Well-used metaphor aside, I am a huge supporter of weeding collections, not just when you first begin a new position, but annually. Many, many libraries do not weed. Their reasons may range from indifference to laziness to “We are so poor and we have to horde everything!” (not to belittle libraries with a lack of funding) to plain ole librarian biases.

However, the benefits outweigh the negatives when it comes to deselection:

The books will shine. What you have, especially newly purchased items, will stand out more because people can find them.  Deselection allows for more room on cramped shelves. Shelves are cramped because a collection hasn’t been tended. We all have limited funds, limited space, and limited readers. We want to have every book ready and available for every patron, but the reality is we can’t. By careful and thoughtful deselection, we can make sure what we have is easy to access and is relevant to our service population.

It will keep your collection up-to-date. Sometimes I think people only pick certain books because that’s all we have on a hot topic (these hot topics will be unique to your particular library). If we had a newer copy or a more up-to-date version, then surely folks would check it out. I believe in having as much up-to-date materials as possible. I know some feel that certain topics never go old, ergo history. This thought is completely accurate. However, are there newer copies of the same currently beat-up copy? Are there newer thoughts on this topic?

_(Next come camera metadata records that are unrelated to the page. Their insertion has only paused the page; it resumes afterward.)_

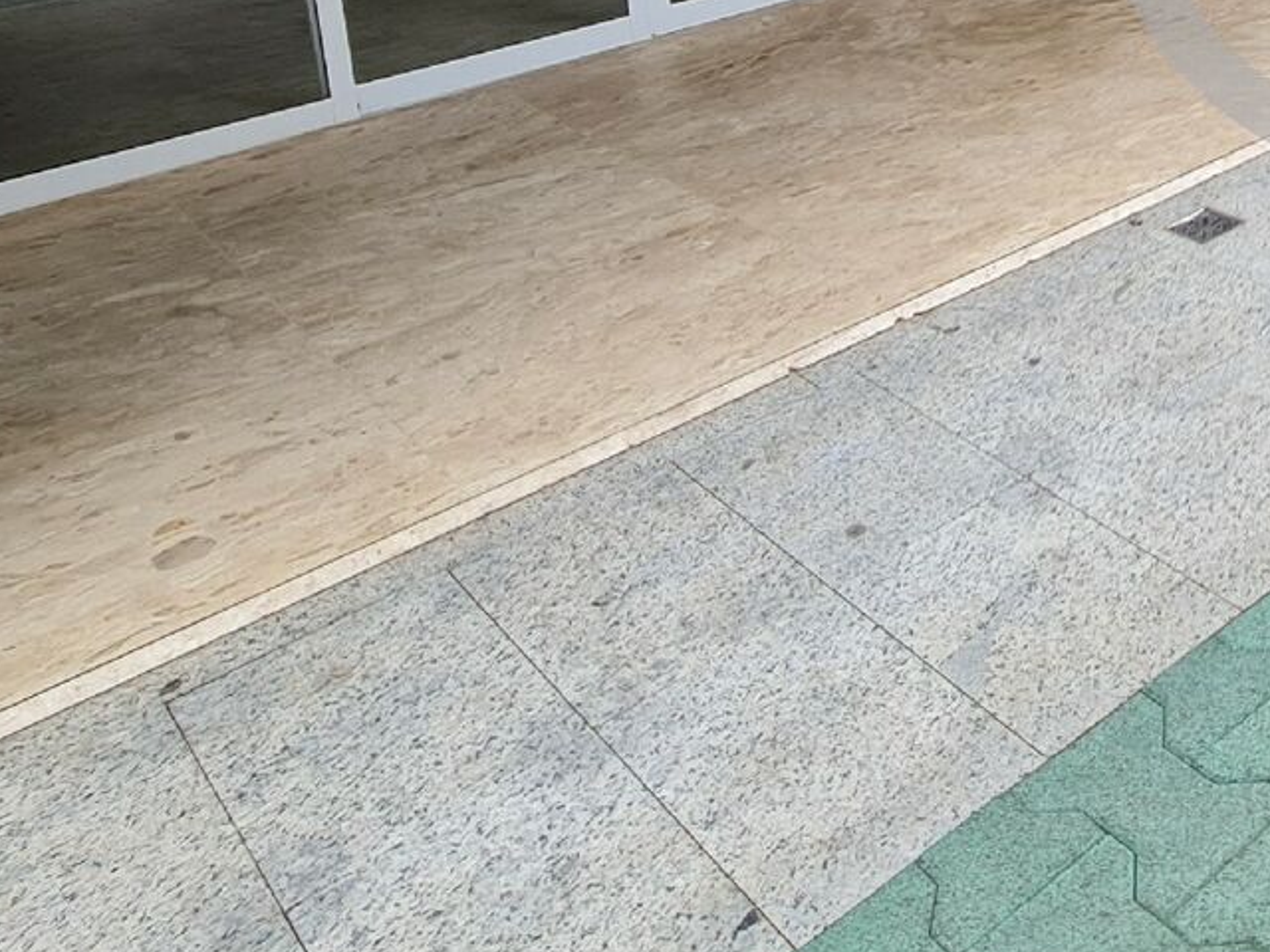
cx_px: 1445
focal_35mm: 39
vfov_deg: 31.4
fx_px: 1431
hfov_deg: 38.3
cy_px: -167
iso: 64
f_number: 2.2
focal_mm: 2.2
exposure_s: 1/331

Look at the simple difference in a buying a reprint of an old children’s book. Yes, people love old books and it’s nice to show your kid how old and loved a book is (legit: a lady complained about me weeding a few Tasha Tudor books because of that exact reason). But in a circulating library having tons of brittle books taking up so much space on the shelf is not practical. Let’s just be honest about the fact that books have “shelf lives.”

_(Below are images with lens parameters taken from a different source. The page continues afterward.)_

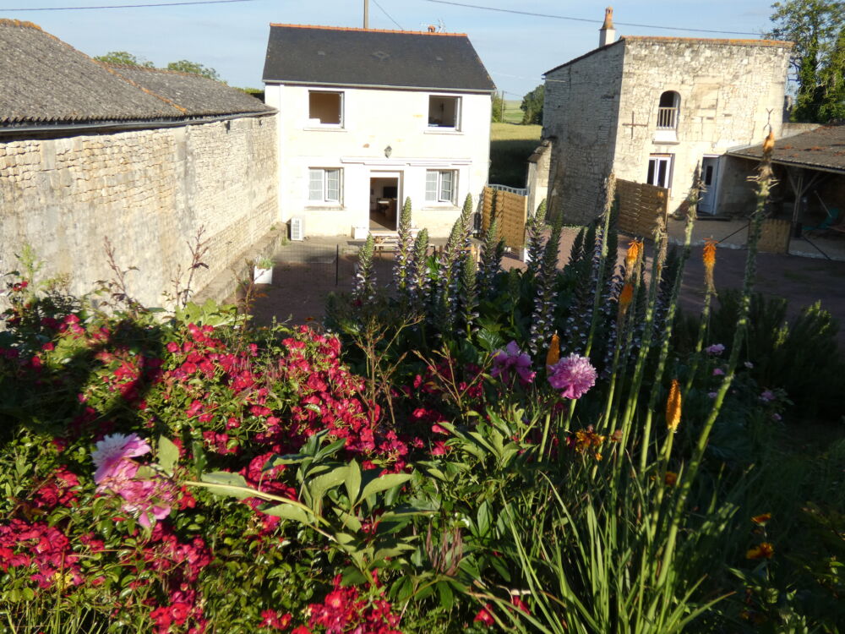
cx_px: 422
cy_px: 317
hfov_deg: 56.8
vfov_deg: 44.2
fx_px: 781
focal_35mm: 32
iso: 80
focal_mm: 5.8
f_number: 3.4
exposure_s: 1/640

And, most important to proper collection development habits:

It lets you know what your community is and is NOT into so you can spend those tax dollars wisely. Strangely enough, deselection is also intrinsically historical. After going through your lists, you get to see an overview of the trends not only in the publishing world, but of your preprocessor(s), of reviewers, and of your community’s preferences. Have they changed? (You betcha! Surprisingly those horse novels sure went stagnant over the past few years!)

So just ask yourself, do we really need all of those 1990s craft books or are we just keeping them because they recently checked out? If you need the space, then you have to ask: can we do without 10 of those 60? Or 20? Deselection is a very thoughtful activity and should be done thoroughly, with your hands all in it.

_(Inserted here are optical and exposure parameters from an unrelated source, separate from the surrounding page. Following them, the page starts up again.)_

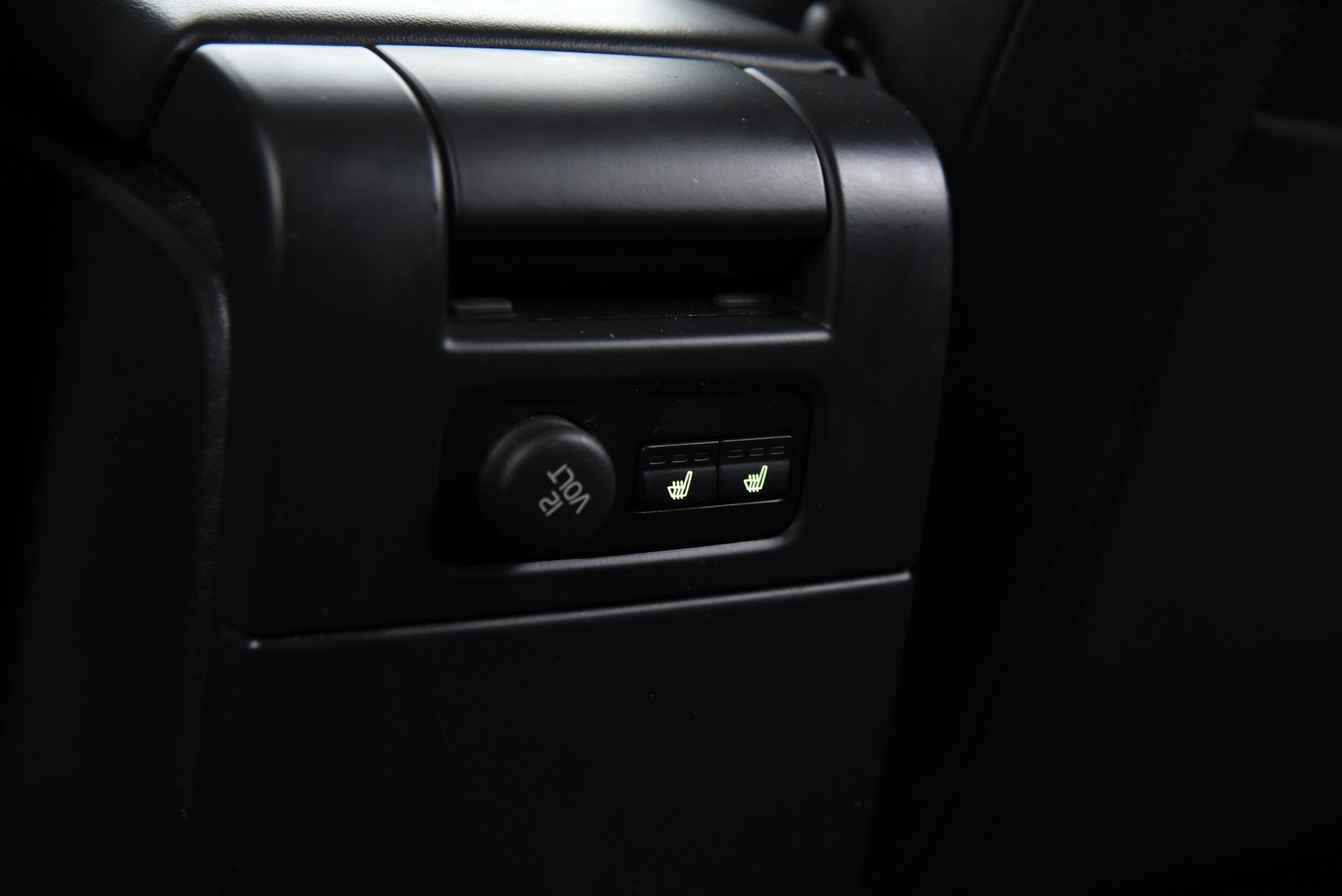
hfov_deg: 34.5
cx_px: 671
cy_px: 448
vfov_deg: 23.4
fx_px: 2163
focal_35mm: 58
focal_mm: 58
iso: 4000
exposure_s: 1/13
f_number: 4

I end with another personal anecdote:

When I first arrived at my present library, I met something shocking to me. My preprocessor did not weed. She applied to like every grant ever and got more books, but didn’t do a thorough weeding in her almost 4 years here. Her preprocessor was one of those hording types. She would just tape up books and keep them circulating. Colored in? No problem! Water-damaged? Bring it back! When I walked the stacks my first time, I nearly cried. We have a huge homeschooling population and the non-fiction dated back to the 1950s and 1960s. I felt I couldn’t do anything until I tackled my collection. I was so embarrassed. No, I was EMBARRASSED. Over the course of 3 years, I single-handedly weeded well over 10,000 books.

This all leads me to plead with you: weed annually. Not only does it take less time to do, but it isn’t as evident to the public. Not trying to deceive anyone here, but it is hard to explain why we weed, especially when you start to discuss currency. Honestly, if I never worked at a library it would never cross my mind to get rid of books so it makes sense that people get upset over deselection! But it is healthy and necessary for your library, your community, and your budget.


Do you weed at your library? How do you feel about getting rid of books? What do you do with discarded books? (We ship ours off the Better World Books or put them in the booksale…but if they are that damaged, we either give them away or recycle them.)